Comments (16)
The fix is in the v1.1 release now.
from libdeflate.
Are you using the cdecl calling convention? See this section of the README file:
Windows developers: note that the calling convention of libdeflate.dll is cdecl.
This differs from the Windows API, which uses stdcall. If you call into
libdeflate.dll using a non-C/C++ language, or dynamically using LoadLibrary(),
make sure to use the cdecl calling convention. Using the wrong calling
convention may crash your application.
from libdeflate.
Yes, I am.
The signatures are identical for deflate and gzip. Since deflate (and 64-bit gzip) does work I don't think that's the issue.
See the x64 output of the validation / benchmark program in x64.txt
The program compresses, decompresses and validates, then it compresses with one encoder and decompresses with another and validates.
It does so with different compression levels (that loosely maps to the .NET levels).
x86.txt contains the output for deflate only, since it works.
interop.txt is the C# interop class (as you can see the signatures are identical between deflate and gzip besides the name):
I've tried to increase output buffers, but that didn't work.
Something I should try is to increase the size of the input buffer, to check if the code reads past the end.
I'll get back with results for these tests.

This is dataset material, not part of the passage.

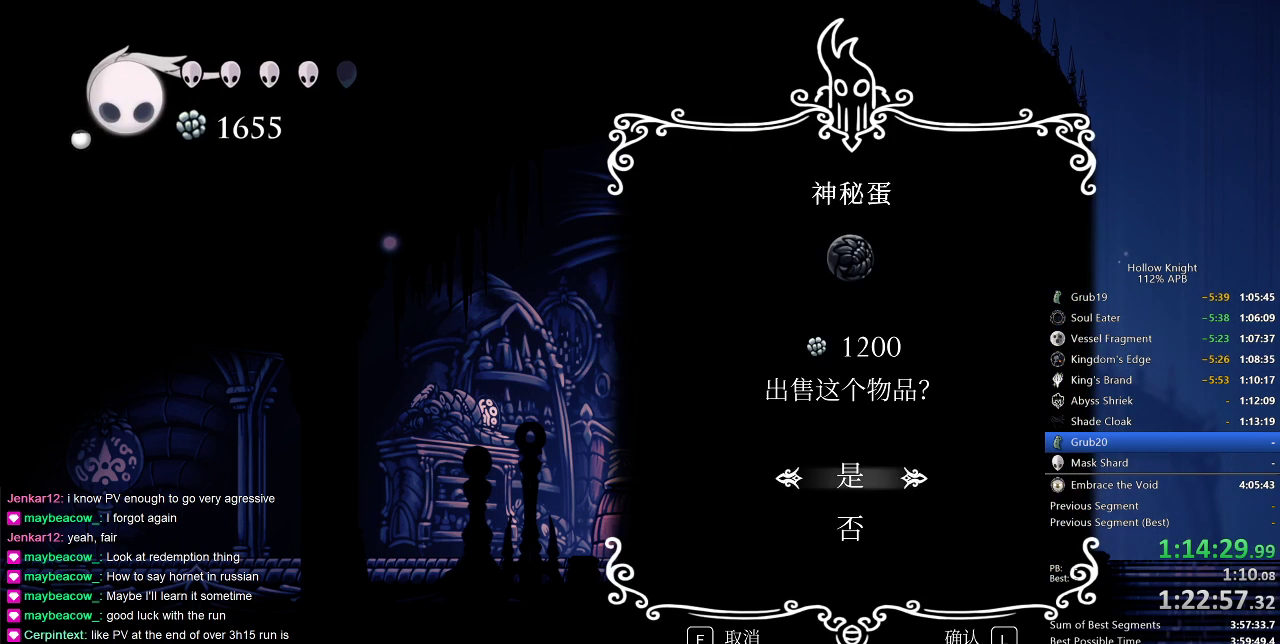
{"keys": [], "events": [[17, "jump", "up"], [67, "jump", "down"], [133, "jump", "up"], [217, "jump", "down"], [250, "jump", "up"], [300, "jump", "down"], [400, "jump", "up"], [450, "jump", "down"], [483, "jump", "up"]]}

I'm really just interested in the X64 case anyway (with a fallback to the "slow" version on X86), but this COULD be a buffer overrun issues which could be used for exploits etc, hence I wanted to report / get to the bottom with this :)
from libdeflate.
After testing some more, I'm pretty sure that it's reading past (or before) the input buffer.
If I allocate a bigger data segment and compresses from that it works fine.,.
If I had the C++ version up and running I would have allocated 3 continuous memory pages (VirtualAlloc as readonly). Marked page 0 and 2 as fully protected (VirtualProtect), then compress page 1 and see what happens.
But I don't have any more time to spend on this issue and again since X86 isn't my concern I'll leave it at this... I hope you find the cause :)
from libdeflate.
It works for me. I tested gzip compression and decompression with the 32-bit Windows DLL using guard pages like you suggested, and all compression levels and CRC32 implementations. Previously, libdeflate has also been tested using valgrind, UBSAN, and afl-fuzz.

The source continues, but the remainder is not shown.